Hello, R aficionados and data wranglers! If you’ve been itching to combine the statistical prowess of R programming with the heavyweight data-crunching power of BigQuery, you’ve come to the right place.
As we all know, data is the new gold, and being able to mine it effectively is crucial to uncovering valuable insights.
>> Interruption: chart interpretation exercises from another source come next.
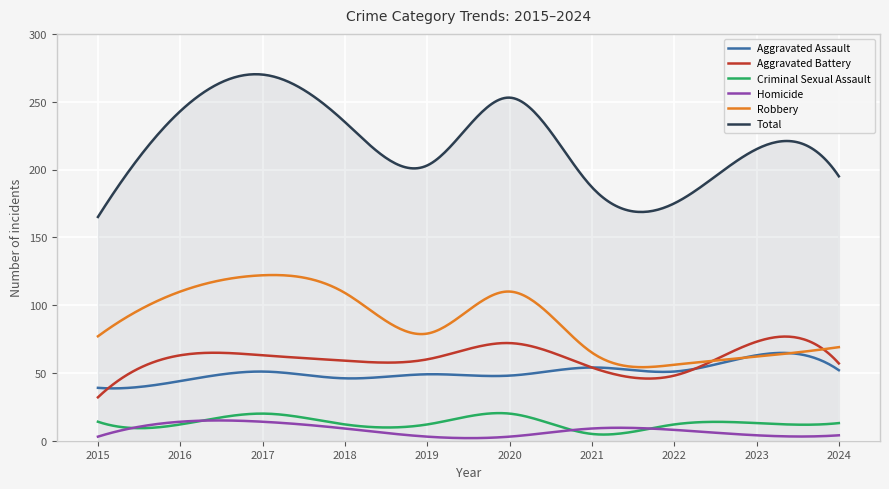

True or false: Homicide and Aggravated Battery intersect in this chart.

False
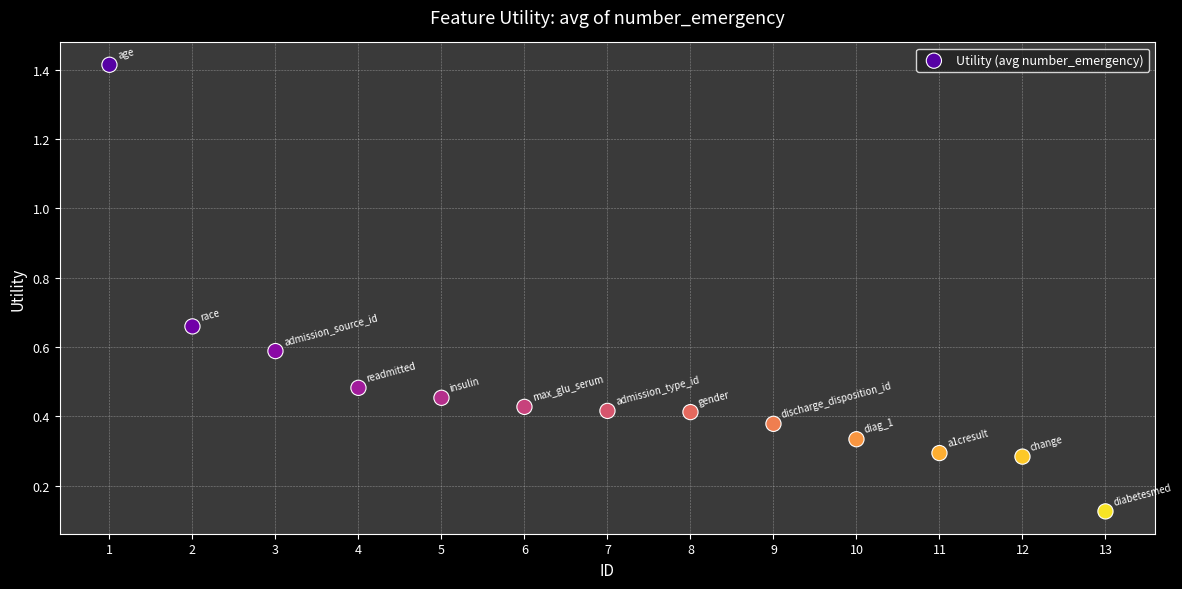

What is the range of Y values (max minus min)?

1.3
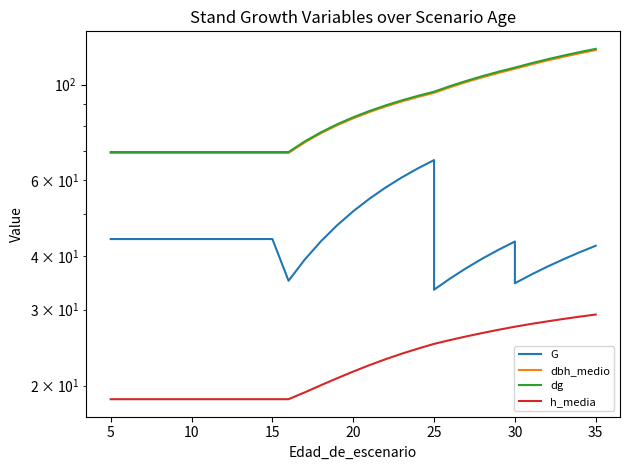

What is the label of the 32nd point from the right?

5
Google BigQuery acts as an expansive mine, loaded with data waiting to be extracted, and R is the tool you need to refine that raw material into actionable intel.
In this friendly guide, we’ll walk through the simple yet impactful process of connecting R to Google BigQuery.
Install bigrquery R package
We will use ‘bigrquery’ package to access the BigQuery database with R. The table fetched will be in the dplyr’s tibble format.
You can install the package using install.packages('bigrquery')
command.
Connect to BigQuery database
Let’s connect to a BigQuery database using the dbConnect()
function.
library(bigrquery)
library(dplyr)
con <- dbConnect(
bigrquery::bigquery(),
project = project-ID,
dataset = dataset-name,
billing = project-billing-ID
)
Find project-ID
The BigQuery projects are listed in the ‘Explorer’ panel in BigQuery Studio.
For example, in the screenshot above, ‘midyear-destiny-379317’ is the project-ID. I created this dummy project for learning purposes.
Find dataset-name
Expand ‘midyear-destiny-379317’ project to reveal the datasets in this project. These datasets contain stats of several YouTube channels.
‘channeldetails’ and ‘videodetails’ are two datasets in this project. We will use the former dataset in this article.
Find project-billing-ID
Go to the Account Management page and there you will find ‘Billing account ID’. Copy it and use it as the project-billing-ID.
Import data from BigQuery table
Now let’s fetch some data from a table in the ‘channeldetails’ dataset.
library(bigrquery)
library(dplyr)
con <- dbConnect(
bigrquery::bigquery(),
project = "midyear-destiny-379317",
dataset = "channeldetails",
billing = "******-******-******"
)
To list the table names in the BigQuery dataset, use the R code below.
dbListTables(con)
Output: [1] “channelstats” “gamingchannelstats”
As you can see there are two tables. We will query “gamingchannelstats” table and save the first 10 rows as a tibble.
# make SQL query
sql = "SELECT date, channel_id, subscribers
FROM `midyear-destiny-379317.channeldetails.gamingchannelstats`
WHERE EXTRACT(YEAR FROM PARSE_DATE('%F', date)) = 2023 AND EXTRACT(MONTH FROM PARSE_DATE('%F', date)) = 12"
# Run the query and store the data in a tibble
tb <- bq_project_query("midyear-destiny-379317", sql)
# save table as a tibble
bg_data = bq_table_download(tb, n_max = 10)
As you can see, we have extracted this data of 3 columns and 10 rows from a BigQuery table using R programming. Similarly, we can easily import more data with additional columns and more rows. All we need to do is modify the SQL query.